Two years before the attacks, Musharraf had seized power in a bloodless coup. He was largely viewed in the West as just another ambitious general who had muscled his way to the top in Pakistan, a nation that had seen more military rulers than civilian ones in its short history.

But Sept. 11 changed all of that. Suddenly, Musharraf was on the frontlines of America's war on terrorism, with President Bush frequently invoking his name as a key ally in the fight against the Taliban and al-Qaida.

This new role, however, put one of Musharraf's leadership challenges into sharp relief: namely, how to square growing demands from the country's Muslim fundamentalists with Pakistan's tradition of nominally secular government.

This balancing act has not been an easy one for a man whose skills were honed in the military rather than political arena.
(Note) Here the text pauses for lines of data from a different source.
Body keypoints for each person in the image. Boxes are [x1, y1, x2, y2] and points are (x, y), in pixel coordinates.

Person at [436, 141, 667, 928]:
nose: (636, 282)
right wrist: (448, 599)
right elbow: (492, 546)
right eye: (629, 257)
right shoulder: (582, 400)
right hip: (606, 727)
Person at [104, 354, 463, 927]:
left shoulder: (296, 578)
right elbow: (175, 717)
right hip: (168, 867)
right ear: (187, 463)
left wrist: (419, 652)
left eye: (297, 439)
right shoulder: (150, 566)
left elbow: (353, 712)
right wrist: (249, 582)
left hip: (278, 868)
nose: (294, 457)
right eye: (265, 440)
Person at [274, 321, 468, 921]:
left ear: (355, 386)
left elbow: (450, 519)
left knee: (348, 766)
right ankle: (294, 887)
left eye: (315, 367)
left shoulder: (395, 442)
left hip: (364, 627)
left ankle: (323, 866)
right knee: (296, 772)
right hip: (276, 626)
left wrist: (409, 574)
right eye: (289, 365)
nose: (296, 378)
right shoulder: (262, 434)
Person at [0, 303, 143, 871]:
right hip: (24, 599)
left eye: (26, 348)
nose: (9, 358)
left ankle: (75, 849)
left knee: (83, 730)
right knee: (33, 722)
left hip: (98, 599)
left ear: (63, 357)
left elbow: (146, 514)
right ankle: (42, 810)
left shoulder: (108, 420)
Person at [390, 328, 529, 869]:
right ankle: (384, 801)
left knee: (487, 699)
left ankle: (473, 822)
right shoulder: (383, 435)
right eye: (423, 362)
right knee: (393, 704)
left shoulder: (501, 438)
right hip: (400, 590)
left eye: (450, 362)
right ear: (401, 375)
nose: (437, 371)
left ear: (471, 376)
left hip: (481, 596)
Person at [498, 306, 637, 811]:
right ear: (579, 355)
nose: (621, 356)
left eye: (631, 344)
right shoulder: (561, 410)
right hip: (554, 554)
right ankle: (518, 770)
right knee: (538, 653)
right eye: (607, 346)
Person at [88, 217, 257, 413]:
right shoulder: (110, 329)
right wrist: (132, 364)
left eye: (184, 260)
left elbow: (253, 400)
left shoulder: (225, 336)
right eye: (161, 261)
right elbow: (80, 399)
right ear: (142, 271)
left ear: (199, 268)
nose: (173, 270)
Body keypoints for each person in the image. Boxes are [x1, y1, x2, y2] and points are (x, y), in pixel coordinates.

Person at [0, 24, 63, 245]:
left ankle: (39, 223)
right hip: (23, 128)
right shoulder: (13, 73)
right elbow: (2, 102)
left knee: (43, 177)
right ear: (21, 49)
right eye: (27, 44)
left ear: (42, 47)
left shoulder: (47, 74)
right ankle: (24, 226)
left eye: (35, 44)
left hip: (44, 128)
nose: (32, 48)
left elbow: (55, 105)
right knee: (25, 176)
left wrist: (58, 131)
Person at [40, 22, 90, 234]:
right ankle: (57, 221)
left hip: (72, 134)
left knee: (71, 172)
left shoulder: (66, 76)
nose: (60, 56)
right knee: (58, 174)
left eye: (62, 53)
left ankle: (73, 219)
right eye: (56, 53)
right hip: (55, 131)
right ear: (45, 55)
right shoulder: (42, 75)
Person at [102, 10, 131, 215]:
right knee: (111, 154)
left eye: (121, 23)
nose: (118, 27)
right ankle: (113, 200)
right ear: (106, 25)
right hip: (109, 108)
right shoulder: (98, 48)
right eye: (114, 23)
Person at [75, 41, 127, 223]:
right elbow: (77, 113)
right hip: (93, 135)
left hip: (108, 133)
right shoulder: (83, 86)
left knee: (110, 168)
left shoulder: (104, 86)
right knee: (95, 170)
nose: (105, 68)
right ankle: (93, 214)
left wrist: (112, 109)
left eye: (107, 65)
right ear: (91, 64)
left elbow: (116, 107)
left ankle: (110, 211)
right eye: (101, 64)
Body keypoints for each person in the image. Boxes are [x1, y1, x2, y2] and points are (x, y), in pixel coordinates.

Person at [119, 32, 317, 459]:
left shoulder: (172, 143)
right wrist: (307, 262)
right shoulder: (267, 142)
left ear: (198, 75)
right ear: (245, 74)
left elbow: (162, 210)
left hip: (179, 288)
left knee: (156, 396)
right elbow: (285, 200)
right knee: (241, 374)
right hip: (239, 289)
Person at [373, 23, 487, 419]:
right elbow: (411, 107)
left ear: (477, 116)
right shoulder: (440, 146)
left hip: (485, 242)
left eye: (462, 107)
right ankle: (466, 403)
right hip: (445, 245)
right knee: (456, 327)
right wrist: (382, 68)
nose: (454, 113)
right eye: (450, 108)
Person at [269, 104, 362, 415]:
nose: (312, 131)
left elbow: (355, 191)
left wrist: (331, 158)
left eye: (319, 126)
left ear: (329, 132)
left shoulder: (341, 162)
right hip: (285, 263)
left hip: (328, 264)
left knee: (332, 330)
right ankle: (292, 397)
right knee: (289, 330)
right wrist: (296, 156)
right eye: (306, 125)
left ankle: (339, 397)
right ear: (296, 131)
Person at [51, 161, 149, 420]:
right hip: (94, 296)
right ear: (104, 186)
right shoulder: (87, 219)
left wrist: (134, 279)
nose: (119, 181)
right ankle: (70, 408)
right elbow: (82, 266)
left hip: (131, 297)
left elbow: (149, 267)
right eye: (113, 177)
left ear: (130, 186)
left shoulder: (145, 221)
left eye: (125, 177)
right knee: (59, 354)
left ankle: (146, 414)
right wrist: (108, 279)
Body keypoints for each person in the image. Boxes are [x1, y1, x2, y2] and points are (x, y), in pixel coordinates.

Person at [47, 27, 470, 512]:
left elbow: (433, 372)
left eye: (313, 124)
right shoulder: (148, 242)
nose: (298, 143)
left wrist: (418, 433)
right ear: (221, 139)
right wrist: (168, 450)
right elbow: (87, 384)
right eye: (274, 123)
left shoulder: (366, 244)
A Military Man's Rise to Power

After graduating from the Pakistan Military Academy, the country's equivalent of West Point, Musharraf was commissioned in the elite Artillery Regiment in 1964 and saw action the next year against India in the second of three full-scale wars between the rival nations.

By 1971, when India and Pakistan would come to blows again, Musharraf was a company commander in the Special Service Group "Commandos."

In the coming years, he commanded both infantry and artillery divisions and filled various staff positions. As army chief of staff, Musharraf played the lead role in orchestrating a conflict with India in the rugged mountains of Kargil, Kashmir, in 1999. The handling of the conflict, which brought the two nations to the brink of a fourth all-out war, led to disagreement between the military and the government of Prime Minister Nawaz Sharif.

The tension between the government and powerful military prompted Sharif to dismiss Musharraf as army chief of staff in October 1999, while Musharraf was out of the country. On Musharraf's return to Pakistan, Sharif refused to allow his plane to land, forcing it into a holding pattern above Karachi airport. But a coup led by generals loyal to Musharraf toppled Sharif's government and allowed the plane to land.

Sharif and his predecessor as prime minister, Benazir Bhutto, were widely viewed as corrupt, and many Pakistanis initially believed Musharraf's power grab marked an opportunity to put the country on the path to stability.

Musharraf also seemed eager to shed the outward appearances of military rule, preferring to appear in public in a western-style suit rather than his medal-clad general's uniform.

Despite Musharraf's early efforts to downplay the authoritarian nature of his rule, it took the nation's Supreme Court, in a May 2000 ruling, to force a return to parliamentary elections. Even so, President Gen. Musharraf maintained a firm hand on the reins of government.

From Pariah to Ally

During the 1980s, Pakistan had been a key U.S. partner in efforts to drive Soviet forces out of Afghanistan. Islamabad was enlisted to funnel American-funded weapons and technical support to mujahedeen fighters, some of whom went on to form the Taliban and al-Qaida, in the fighters' battle to end Moscow's decade-long occupation.

As the Cold War drew to a close, however, Pakistan was increasingly seen as an economic basket case with little promise of political stability. The Musharraf-led coup reinforced the notion. Meanwhile, the economic clout of Pakistan's bitter rival, India, was increasingly on the radar screen of Washington policymakers.

But Islamabad's fortunes were revived by the attacks of Sept. 11, 2001, and almost overnight, Musharraf went from pariah to ally. Pakistan's cooperation was imperative for any U.S. intervention in Afghanistan, and Musharraf was quick to oblige.

An attack on the Indian parliament building in December 2001, which India blamed on Pakistani militants, brought relations with New Delhi to a new low. The attack was quickly condemned by Musharraf.

The whereabouts of Osama bin Laden also presented continuing headaches for Musharraf's government. Despite intelligence reports that the al-Qaida leader is being sheltered by locals in western Pakistan — a hotbed of Muslim extremism — Pakistan's army has been unable to find him.

Musharraf's alliance with the United States angered religious fundamentalists in Pakistan, some of whom wanted a Taliban-style Islamic government in Islamabad and viewed their president as a puppet of Washington.